Mohammad Afzal Abdul was becoming impatient. Grabbing the nearest driving iron, he grounded the club, took a looping swing and spanked the ball off the tee. The ball shaped an obedient fade and landed safely, a short wedge from the pin. Point proven, he returned the club and continued the verbal coaching as we completed the formalities. After the inevitable butchering that followed—a mixture of carve and slice—Abdul led the playing group down the first on a scenic excursion around Kabul’s premier golfing attraction.

Situated in a dusty basin in the outer environs of Kabul, the golf course has recently reclaimed its identity, having for many years been subject to the frequent imposition of war and ideology. Originally constructed during the reign of the country’s patriarch, King Zahir Shah, then relocated after his dethronement by his cousin Mohammed Daud, the course now abuts the Qargha Dam. Thankfully, the dam does not feature as a monstrous water hazard; however, it remains a popular spot for picnicking on the Jumma religious holiday and a glorious vantage point for a curious gallery.

The course was effectively abandoned during the Russian occupation and descent into civil war and was outlawed by the religious police of the Taliban. With specific edicts banning kite-flying and pigeon-fancying, golf could only be considered an affront to the air above. Nonetheless, in a city increasingly savvy to Western tastes, the golf course has proven a magnet for visiting expatriates and a continuing labour of love for Abdul, the crack club professional.

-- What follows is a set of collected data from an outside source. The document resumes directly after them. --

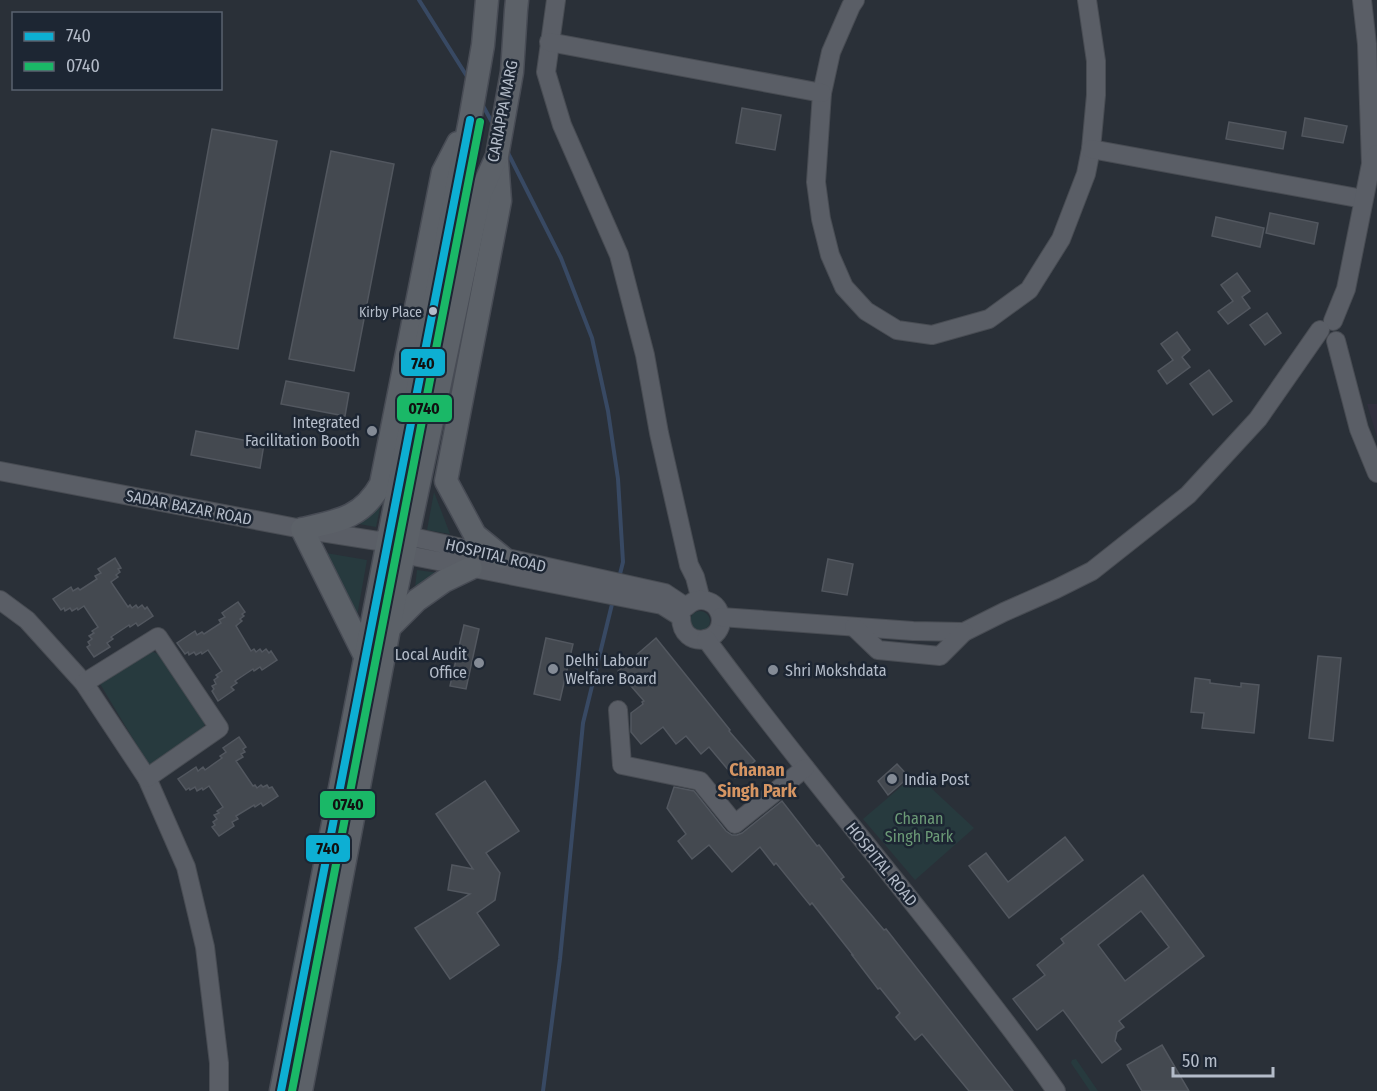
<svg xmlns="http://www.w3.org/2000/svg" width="1377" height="1091" font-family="'Fira Sans Condensed',sans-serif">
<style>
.medical{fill:#31303e}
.green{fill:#273a3e}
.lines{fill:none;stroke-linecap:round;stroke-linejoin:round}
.stream{stroke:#384963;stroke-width:4}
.building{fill:#444950;stroke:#52575f;stroke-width:1.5;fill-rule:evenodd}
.minor-casing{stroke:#484c53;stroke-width:20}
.major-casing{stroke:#484c55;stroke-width:25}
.minor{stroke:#5a5e66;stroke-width:18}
.major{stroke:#5c6168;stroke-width:22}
.bus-1-casing{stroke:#1d2633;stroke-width:12}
.bus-2-casing{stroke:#1d2633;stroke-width:12}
.bus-1{stroke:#0dafd3;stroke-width:8}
.bus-2{stroke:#1ab867;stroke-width:8}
.bus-dot{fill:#b4bcc9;stroke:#1d2633;stroke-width:2}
.poi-dot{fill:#848b96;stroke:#1d2633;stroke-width:2}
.labels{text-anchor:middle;stroke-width:5;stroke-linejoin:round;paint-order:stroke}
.bus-label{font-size:14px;fill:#b4bcc9;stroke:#1d2633;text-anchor:end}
.street-label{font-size:16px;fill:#b4bcc9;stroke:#1d2633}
.poi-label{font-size:16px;fill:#b4bcc9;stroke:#1d2633;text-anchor:start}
.park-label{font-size:16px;fill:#6b9a76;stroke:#1d2633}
.neighbourhood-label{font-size:18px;font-weight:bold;fill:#d59563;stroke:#1d2633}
.line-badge{stroke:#1d2633;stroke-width:2}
.pale-badge-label{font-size:16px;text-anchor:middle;font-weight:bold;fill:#111}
</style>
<rect width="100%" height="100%" fill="#2a3038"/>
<path class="medical" d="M1367,404H1377V437Z"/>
<g class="green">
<path d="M434,492L450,534L427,530Z"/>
<path d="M381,503L376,527L359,524Z"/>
<path d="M320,552L367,560L357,616Z"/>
<path d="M417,570L439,573L415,588Z"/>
<circle cx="700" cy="621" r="10"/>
<path d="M150,651L159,654L205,722L203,731L150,767L99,682Z"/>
<path d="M916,774L974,828L915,880L863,819Z"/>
<path d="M1076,1059L1098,1091H1090L1071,1063L1072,1060Z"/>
</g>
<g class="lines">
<g class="stream">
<path d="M419,0L468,78"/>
<path d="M482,104L494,126"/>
<path d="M507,151L561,258L592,338L608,411L618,479L623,562L619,578"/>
<path d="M543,1091L560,959L583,723L613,600"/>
</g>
</g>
<g class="building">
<path d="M742,108L781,115L775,150L736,143Z"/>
<path d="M1305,118L1347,126L1343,143L1302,136Z"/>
<path d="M1229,122L1286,132L1283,149L1226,139Z"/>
<path d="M212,129L277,141L238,349L174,338Z"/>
<path d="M331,151L394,164L354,371L289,359Z"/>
<path d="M1270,213L1318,223L1314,244L1266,233Z"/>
<path d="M1216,217L1264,228L1260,247L1212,236Z"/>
<path d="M1237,273L1250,291L1242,297L1250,308L1228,324L1218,312L1233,301L1221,285Z"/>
<path d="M1267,313L1281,333L1265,345L1250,325Z"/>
<path d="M1177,332L1190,350L1182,357L1190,367L1167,384L1158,371L1173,360L1161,344Z"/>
<path d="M1209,370L1232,401L1213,415L1190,384Z"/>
<path d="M286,381L349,393L345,416L281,404Z"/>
<path d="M196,431L264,444L260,468L191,455Z"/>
<path d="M115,558L121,568L118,569L120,572L116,575L118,577L111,582L128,607L130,605L132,608L136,605L138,608L142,605L145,609L147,607L153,616L138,626L136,623L130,627L129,625L111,637L113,639L107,643L110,647L94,657L87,647L90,645L88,642L92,639L89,636L94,633L92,631L98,627L84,606L78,610L77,608L72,611L70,608L65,611L64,608L61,610L53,599L71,587L73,591L78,588L80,590L97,579L95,576L101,573L98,569Z"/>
<path d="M828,559L853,564L847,595L822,591Z"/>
<path d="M238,602L245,612L242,614L244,616L240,619L242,621L236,626L251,651L254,649L256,652L260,649L262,652L266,649L269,653L271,651L277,660L262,670L260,667L254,671L253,669L235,681L237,683L231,687L234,690L218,701L212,691L214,689L212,686L216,684L214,680L218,677L216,675L222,671L208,650L202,654L201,652L196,655L194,652L189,655L188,652L185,654L177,643L195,631L197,635L202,632L204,634L221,623L219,620L225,617L222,613Z"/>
<path d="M464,625L479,629L466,689L450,686Z"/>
<path d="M546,638L573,644L560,700L534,694Z"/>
<path d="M656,638L730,730L729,731L755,761L735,778L709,747L701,754L686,736L676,744L663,727L641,744L631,732V713L643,704L642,702L644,701L618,671Z"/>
<path d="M1318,656L1341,658L1333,741L1309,738Z"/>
<path d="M1195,678L1210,680V683L1241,687V683L1259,685L1254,733L1202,728L1204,713L1191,712Z"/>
<path d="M239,737L246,747L243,749L245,752L241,754L243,757L236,761L253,786L255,785L257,788L261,785L263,787L267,785L269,788L272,787L278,796L263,806L261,803L255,807L254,805L236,816L238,819L232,822L234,826L219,836L212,827L215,825L213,822L217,819L214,815L219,813L217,811L223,807L209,786L203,790L202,788L197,791L195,787L190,790L189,788L186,790L178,779L196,767L198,771L203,767L205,770L222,758L220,756L226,752L223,748Z"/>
<path d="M897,764L909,777L888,795L878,781Z"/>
<path d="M485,781L519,831L486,853L500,873L495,900L477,913L499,945L450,979L415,928L470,894L448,890L452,865L473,869L436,814Z"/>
<path d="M674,787L694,791L726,831L732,835H737L742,833L782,801L817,846L819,845L844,877L841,879L884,930L886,929L1013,1091H969L922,1034L915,1040L896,1017L900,1013L880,988L878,989L852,955H853L812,903L810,905L776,863L774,865L760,847L732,872L709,845L692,859L678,841L686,834L667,808Z"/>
<path d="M1065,837L1083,860L1009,918L969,866L986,853L1008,882Z"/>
<path d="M1143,875L1204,956L1119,1021L1124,1027L1117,1032L1115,1041L1121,1049L1102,1063L1063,1010L1037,1030L1013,999L1045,975L1037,965L1064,943L1061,939ZM1141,911L1169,947L1125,981L1098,945Z"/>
<path d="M1162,1045L1189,1091H1142L1127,1065Z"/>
</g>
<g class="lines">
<defs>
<g id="minor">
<path d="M556,0L546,72L562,125L619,255L645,355L659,433L689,565L695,577L701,600"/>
<path d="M855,0L851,6L831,52L822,93L816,182L821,219L830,255L844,287L866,311L897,330L932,335L989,319L1029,290L1061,239L1086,174L1091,149L1096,95V61L1087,0"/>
<path d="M1362,0L1367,44L1371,164"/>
<path d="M549,42L822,93"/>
<path d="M1091,149L1363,199"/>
<path d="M1333,321L1346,289L1371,164L1377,154"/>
<path d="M1336,341L1359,429L1377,473"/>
<path d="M0,471L302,529L378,541L389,537L408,536L665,593L686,607C692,601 699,598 707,601C714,603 718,608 720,614C728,643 681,652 681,617L662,605L392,552"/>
<path d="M0,600L27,620L84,683L147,778L186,867L205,947L219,1063V1091"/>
<path d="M721,617L913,631L964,632L1004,612L1056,589L1092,571L1188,495L1258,419L1320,330"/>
<path d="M854,627L878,650L940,656L964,632"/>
<path d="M706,639C792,756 886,866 974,981C1002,1017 1030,1053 1056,1091"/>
<path d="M84,683L158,637L219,728L147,778"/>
<path d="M618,710L622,765L700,781L735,824L805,768"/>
</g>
<g id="major">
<path d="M497,161L500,201L446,481L475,535L502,557"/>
<path d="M391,626L417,600L444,581L471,568"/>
<path d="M366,658L302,529C338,521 362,518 381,484L443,172L458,143"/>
<path d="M281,1091L470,120L483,45L487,0"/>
<path d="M301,1091L397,587L480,194L497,156L512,72L516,10L517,0"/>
</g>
</defs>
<use href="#minor" class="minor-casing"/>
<use href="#major" class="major-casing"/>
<use href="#minor" class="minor"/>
<use href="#major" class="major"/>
<defs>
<path id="bus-1" d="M281,1091L470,120"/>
<path id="bus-2" d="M292,1091L480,122"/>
</defs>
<use href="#bus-1" class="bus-1-casing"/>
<use href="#bus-2" class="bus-2-casing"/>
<use href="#bus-1" class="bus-1"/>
<use href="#bus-2" class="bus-2"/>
</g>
<circle class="bus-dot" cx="433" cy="311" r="5"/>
<g class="poi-dot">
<circle cx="372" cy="431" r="6"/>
<circle cx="479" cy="663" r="6"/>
<circle cx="553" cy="669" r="6"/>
<circle cx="773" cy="670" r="6"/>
<circle cx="892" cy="779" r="6"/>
</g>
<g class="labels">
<g class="bus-label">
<text x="422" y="317">Kirby Place</text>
</g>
<g class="street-label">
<text transform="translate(502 111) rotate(-79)" y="6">CARIAPPA MARG</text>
<text transform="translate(189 507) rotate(11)" y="6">SADAR BAZAR ROAD</text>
<text transform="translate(496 555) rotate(13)" y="6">HOSPITAL ROAD</text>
<text transform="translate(882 864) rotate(51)" y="6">HOSPITAL ROAD</text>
</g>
<g class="poi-label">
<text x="360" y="428" text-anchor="end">Integrated<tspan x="360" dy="18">Facilitation Booth</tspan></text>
<text x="467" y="660" text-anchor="end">Local Audit<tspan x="467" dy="18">Office</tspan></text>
<text x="565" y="666">Delhi Labour<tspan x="565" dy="18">Welfare Board</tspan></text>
<text x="785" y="676">Shri Mokshdata</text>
<text x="904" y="785">India Post</text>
</g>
<g class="park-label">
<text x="919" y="824">Chanan<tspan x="919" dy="18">Singh Park</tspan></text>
</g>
<g class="neighbourhood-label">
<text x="757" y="776">Chanan<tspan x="757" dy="21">Singh Park</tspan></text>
</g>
</g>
<g class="line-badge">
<rect x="400" y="348" width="46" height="29" rx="6" fill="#0dafd3"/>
<rect x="396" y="394" width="57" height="29" rx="6" fill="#1ab867"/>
<rect x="319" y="790" width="57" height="29" rx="6" fill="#1ab867"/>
<rect x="305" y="834" width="46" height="29" rx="6" fill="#0dafd3"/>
</g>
<g class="pale-badge-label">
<text x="423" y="369">740</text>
<text x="424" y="414">0740</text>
<text x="348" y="810">0740</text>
<text x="328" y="854">740</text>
</g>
<rect x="12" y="12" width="210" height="78" fill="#1d2633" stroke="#59626f" stroke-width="1.5"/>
<rect x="24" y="32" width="30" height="9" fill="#0dafd3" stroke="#59626f" stroke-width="1.5"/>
<text x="66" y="42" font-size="18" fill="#b4bcc9">740</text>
<rect x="24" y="62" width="30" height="9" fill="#1ab867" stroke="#59626f" stroke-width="1.5"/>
<text x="66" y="72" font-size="18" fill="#b4bcc9">0740</text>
<path d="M1173 1067v9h100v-9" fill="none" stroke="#b4bcc9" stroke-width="3"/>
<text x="1182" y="1067" font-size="18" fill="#b4bcc9" stroke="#1d2633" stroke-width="4.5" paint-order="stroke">50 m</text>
</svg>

From a cursory glance, the course is only distinguishable by the fluorescent flags planted in the jet-black ‘greens’. Rolled with a mixture of sand and sump oil, the greens offer little variability, instead giving generous value for speculative putts. The fairways, a delight for rock fanciers, offer unpredictable lies and next to no reward for a gun-barrel-straight drive. The absence of even a blade of grass invalidates the need for a groundskeeper, but permits judicious use of the fairway tee and other concessions from the hackers’ manual. Hazards abound, though fortunately reduced by the efforts of a mine-clearance team who swept the course prior to its reopening. Golfers may, however, encounter a bore well sunk at the lip of the second green, a herd of goats forlornly grazing on the fifth, and disused explosive cartridges in the rough, seemingly begging the out-of-bounds rule.

As a spectacle, as indeed we were, the round attracted a full complement of characters. My young caddy’s frequent discursions into conversational German failed to improve my club selection, while our complementary troupe of ball-spotters stationed like nervous ninepins on the fairway, more often pointed at each other than at the location of an errant drive. The gallery swelled considerably as we tore up the course, the sight of eight expatriates berating an undersized white ball with a misshapen metallic stick guaranteeing an afternoon’s light comedy. The female players were particularly conspicuous trying to preserve their modesty during a full-blooded swing.

After retiring the round early due to a combination of bad light and worse form, we paid off our entourage and bid farewell to Abdul, who had already begun planning the country’s inaugural tournament, presumably featuring the cream of Kabul’s aid-worker community. Even without a patch of grass, a complete set of clubs or the obligatory 19th hole, Abdul had proven himself a genuine innovator and Afghanistan’s most eminent golfing tragic.